## Task goal
Each line of the listing, apart from the pictures, is to be printed exactly.

## Extracted entries
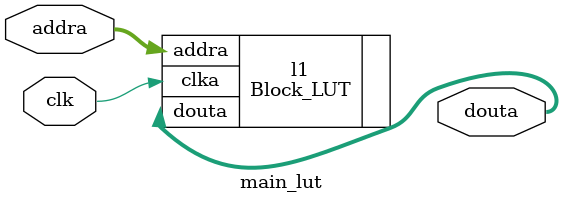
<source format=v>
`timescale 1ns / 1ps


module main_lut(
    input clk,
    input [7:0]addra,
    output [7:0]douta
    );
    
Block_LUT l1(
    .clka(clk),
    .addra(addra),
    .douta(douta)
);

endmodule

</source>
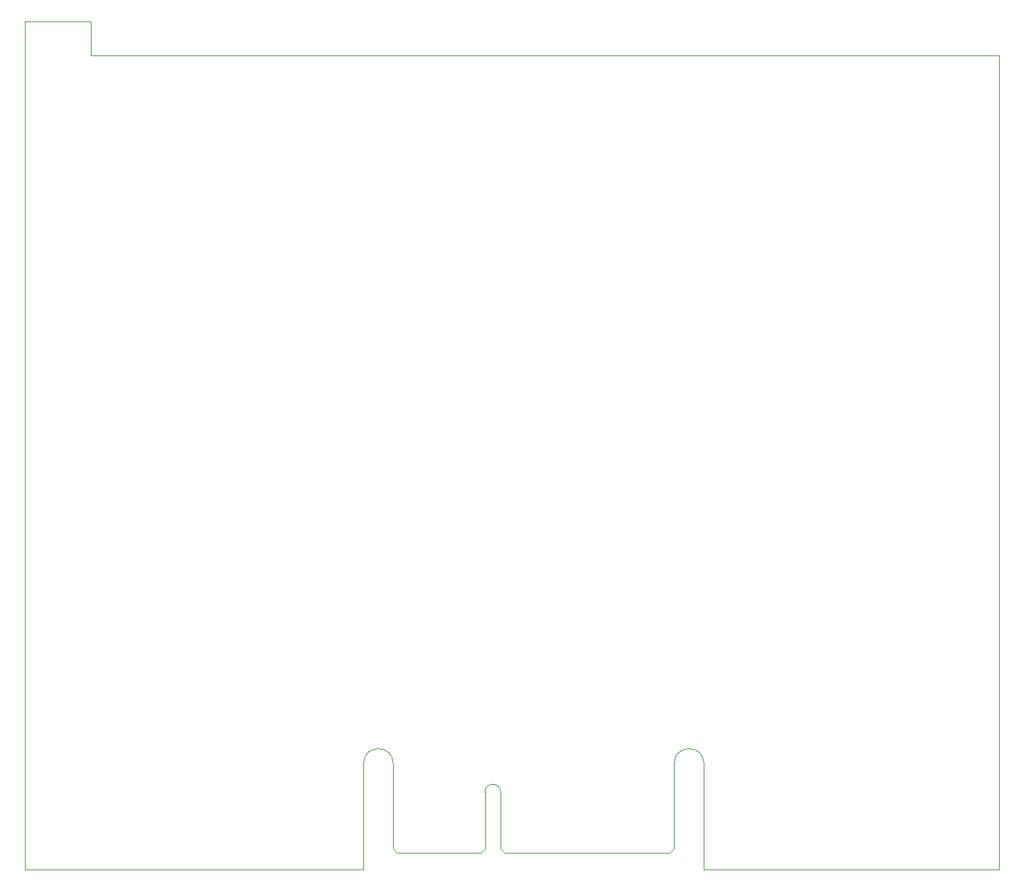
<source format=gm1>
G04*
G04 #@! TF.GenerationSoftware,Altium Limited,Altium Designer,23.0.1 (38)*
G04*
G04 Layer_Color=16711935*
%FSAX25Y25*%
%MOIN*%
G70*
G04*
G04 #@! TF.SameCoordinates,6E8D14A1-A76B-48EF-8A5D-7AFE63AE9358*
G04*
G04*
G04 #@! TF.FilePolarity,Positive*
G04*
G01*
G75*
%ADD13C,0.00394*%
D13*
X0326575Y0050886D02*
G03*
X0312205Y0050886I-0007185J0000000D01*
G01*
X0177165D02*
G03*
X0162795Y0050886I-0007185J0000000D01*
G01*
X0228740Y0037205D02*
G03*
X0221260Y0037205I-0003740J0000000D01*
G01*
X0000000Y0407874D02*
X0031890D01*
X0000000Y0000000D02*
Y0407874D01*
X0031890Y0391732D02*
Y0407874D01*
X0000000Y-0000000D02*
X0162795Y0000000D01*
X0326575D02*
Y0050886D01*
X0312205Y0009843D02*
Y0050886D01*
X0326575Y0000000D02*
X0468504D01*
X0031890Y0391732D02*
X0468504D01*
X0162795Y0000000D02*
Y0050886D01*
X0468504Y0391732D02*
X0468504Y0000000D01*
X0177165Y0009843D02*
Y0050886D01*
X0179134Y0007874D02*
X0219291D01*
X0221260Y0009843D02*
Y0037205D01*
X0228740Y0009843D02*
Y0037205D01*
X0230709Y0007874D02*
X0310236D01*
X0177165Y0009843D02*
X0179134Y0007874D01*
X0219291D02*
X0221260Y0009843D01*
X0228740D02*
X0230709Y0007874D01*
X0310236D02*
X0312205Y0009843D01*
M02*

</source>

## Response area
<source format=v>
`timescale 1ns / 1ps


module main_lut(
    input clk,
    input [7:0]addra,
    output [7:0]douta
    );
    
Block_LUT l1(
    .clka(clk),
    .addra(addra),
    .douta(douta)
);

endmodule

</source>
<source format=gm1>
G04*
G04 #@! TF.GenerationSoftware,Altium Limited,Altium Designer,23.0.1 (38)*
G04*
G04 Layer_Color=16711935*
%FSAX25Y25*%
%MOIN*%
G70*
G04*
G04 #@! TF.SameCoordinates,6E8D14A1-A76B-48EF-8A5D-7AFE63AE9358*
G04*
G04*
G04 #@! TF.FilePolarity,Positive*
G04*
G01*
G75*
%ADD13C,0.00394*%
D13*
X0326575Y0050886D02*
G03*
X0312205Y0050886I-0007185J0000000D01*
G01*
X0177165D02*
G03*
X0162795Y0050886I-0007185J0000000D01*
G01*
X0228740Y0037205D02*
G03*
X0221260Y0037205I-0003740J0000000D01*
G01*
X0000000Y0407874D02*
X0031890D01*
X0000000Y0000000D02*
Y0407874D01*
X0031890Y0391732D02*
Y0407874D01*
X0000000Y-0000000D02*
X0162795Y0000000D01*
X0326575D02*
Y0050886D01*
X0312205Y0009843D02*
Y0050886D01*
X0326575Y0000000D02*
X0468504D01*
X0031890Y0391732D02*
X0468504D01*
X0162795Y0000000D02*
Y0050886D01*
X0468504Y0391732D02*
X0468504Y0000000D01*
X0177165Y0009843D02*
Y0050886D01*
X0179134Y0007874D02*
X0219291D01*
X0221260Y0009843D02*
Y0037205D01*
X0228740Y0009843D02*
Y0037205D01*
X0230709Y0007874D02*
X0310236D01*
X0177165Y0009843D02*
X0179134Y0007874D01*
X0219291D02*
X0221260Y0009843D01*
X0228740D02*
X0230709Y0007874D01*
X0310236D02*
X0312205Y0009843D01*
M02*

</source>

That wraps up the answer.